Mike Schmidt sees MVP potential in Maikel Franco

CLEARWATER, Fla. — Mike Schmidt believes the Phillies have a future National League MVP on their hands in 23-year-old third baseman Maikel Franco.

“I’m a big fan, a very big fan,” Schmidt said Wednesday. “I think he’s got everything that a young man like that needs to become a great player.

“He’ll be a league MVP at some point. Hopefully, it’s sooner rather than later. But he has that kind of talent.”
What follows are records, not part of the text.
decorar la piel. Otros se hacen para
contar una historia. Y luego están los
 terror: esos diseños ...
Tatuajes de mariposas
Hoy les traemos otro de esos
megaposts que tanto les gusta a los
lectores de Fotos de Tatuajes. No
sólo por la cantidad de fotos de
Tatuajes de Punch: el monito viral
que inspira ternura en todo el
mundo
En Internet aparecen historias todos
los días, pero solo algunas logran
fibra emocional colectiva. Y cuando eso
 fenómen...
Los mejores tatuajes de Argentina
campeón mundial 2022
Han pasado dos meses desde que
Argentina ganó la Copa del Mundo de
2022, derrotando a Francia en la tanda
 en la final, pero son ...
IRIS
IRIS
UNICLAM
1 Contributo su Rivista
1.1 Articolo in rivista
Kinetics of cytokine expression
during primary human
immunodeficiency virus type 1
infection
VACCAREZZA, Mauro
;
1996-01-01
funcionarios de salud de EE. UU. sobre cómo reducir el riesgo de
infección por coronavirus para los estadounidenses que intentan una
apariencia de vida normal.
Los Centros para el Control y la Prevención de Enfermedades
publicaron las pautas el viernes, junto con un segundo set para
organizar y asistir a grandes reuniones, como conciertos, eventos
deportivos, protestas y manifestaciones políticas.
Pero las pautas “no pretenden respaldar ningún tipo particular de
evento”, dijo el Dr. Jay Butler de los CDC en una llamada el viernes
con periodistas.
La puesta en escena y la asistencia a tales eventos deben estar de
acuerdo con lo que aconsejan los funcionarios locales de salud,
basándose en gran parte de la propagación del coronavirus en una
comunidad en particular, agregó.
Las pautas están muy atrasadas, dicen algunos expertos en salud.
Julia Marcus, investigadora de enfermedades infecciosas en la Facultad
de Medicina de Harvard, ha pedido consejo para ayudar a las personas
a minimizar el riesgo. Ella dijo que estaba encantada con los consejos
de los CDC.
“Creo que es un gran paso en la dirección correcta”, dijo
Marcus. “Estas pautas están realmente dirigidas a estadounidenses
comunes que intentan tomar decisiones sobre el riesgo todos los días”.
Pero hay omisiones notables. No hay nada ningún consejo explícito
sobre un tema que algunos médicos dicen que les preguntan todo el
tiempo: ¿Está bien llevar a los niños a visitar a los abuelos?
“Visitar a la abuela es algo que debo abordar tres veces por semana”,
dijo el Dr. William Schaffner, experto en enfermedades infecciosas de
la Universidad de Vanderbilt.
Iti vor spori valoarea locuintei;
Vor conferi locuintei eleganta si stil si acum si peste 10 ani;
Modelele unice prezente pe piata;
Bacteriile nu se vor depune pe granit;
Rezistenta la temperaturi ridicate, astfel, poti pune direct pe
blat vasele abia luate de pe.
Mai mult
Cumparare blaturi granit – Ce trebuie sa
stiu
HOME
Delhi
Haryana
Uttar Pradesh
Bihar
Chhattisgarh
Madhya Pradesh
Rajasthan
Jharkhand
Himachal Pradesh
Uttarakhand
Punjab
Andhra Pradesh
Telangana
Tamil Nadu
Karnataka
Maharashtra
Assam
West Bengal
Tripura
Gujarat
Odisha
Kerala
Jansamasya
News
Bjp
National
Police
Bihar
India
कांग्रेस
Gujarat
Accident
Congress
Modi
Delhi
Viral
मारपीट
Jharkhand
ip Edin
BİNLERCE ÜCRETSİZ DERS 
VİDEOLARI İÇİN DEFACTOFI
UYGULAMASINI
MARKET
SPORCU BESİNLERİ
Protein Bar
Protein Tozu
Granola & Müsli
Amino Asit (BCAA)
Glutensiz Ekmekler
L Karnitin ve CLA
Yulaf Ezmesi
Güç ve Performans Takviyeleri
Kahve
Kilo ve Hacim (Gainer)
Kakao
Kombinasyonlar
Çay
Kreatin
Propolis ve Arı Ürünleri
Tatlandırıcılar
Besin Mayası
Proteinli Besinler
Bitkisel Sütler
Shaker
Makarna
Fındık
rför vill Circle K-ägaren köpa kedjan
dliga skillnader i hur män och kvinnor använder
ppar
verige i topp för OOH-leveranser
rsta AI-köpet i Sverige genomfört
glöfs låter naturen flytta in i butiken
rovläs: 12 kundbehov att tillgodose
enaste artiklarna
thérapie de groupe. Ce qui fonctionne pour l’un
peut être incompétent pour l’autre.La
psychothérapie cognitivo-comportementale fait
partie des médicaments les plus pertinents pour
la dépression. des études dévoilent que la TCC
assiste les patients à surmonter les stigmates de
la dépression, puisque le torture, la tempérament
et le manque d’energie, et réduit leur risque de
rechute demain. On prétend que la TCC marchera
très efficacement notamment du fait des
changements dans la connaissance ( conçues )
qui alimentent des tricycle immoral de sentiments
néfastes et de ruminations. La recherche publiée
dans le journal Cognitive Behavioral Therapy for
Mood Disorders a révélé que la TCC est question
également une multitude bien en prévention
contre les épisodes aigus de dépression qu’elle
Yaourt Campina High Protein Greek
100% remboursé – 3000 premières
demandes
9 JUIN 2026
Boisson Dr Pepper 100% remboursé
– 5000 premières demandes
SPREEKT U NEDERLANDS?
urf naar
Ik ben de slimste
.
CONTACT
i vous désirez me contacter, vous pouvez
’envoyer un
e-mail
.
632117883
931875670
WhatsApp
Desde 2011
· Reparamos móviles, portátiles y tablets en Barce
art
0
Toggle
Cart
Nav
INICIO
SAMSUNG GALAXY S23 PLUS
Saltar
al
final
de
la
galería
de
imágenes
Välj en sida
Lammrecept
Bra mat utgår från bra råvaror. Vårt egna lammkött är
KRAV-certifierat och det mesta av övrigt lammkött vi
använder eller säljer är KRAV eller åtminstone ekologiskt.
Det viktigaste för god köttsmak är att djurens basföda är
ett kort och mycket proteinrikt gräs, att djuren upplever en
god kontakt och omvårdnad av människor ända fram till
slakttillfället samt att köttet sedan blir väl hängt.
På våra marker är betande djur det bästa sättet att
Schmidt, a part-time television broadcaster with the Phillies and a guest instructor in spring training, won three National League MVP awards during his Hall of Fame career as the Phillies’ third baseman. In Franco, he sees the big, middle-of-the-order, homegrown, right-handed bat that the team has been trying to develop since, well, maybe since Schmidt himself.

“I think he’s a 30-100 guy,” Schmidt said, referring to home runs and RBIs. “If you multiply out his numbers he was that last year.”

Franco hit .280 with 14 homers and 50 RBIs in 80 games last season. Thirty-seven of his 85 hits were for extra bases. He had played his way into consideration for the NL Rookie of the Year award when he went down with a broken wrist on Aug. 11 and missed the next six weeks. At the time of the injury, sustained when he was hit by a pitch from Arizona’s Jeremy Hellickson, who is now a teammate, Franco was leading all major-league rookies in slugging (.490) and OPS (.828.)

By the way, Franco has no hard feelings for Hellickson.

“It was a part of the game,” he said. “I am looking forward to being good friends with him.”

Earlier in camp, Hellickson said he was looking forward to having Franco’s bat and glove behind him. 

Schmidt, who won 10 Gold Gloves, praised Franco’s defense.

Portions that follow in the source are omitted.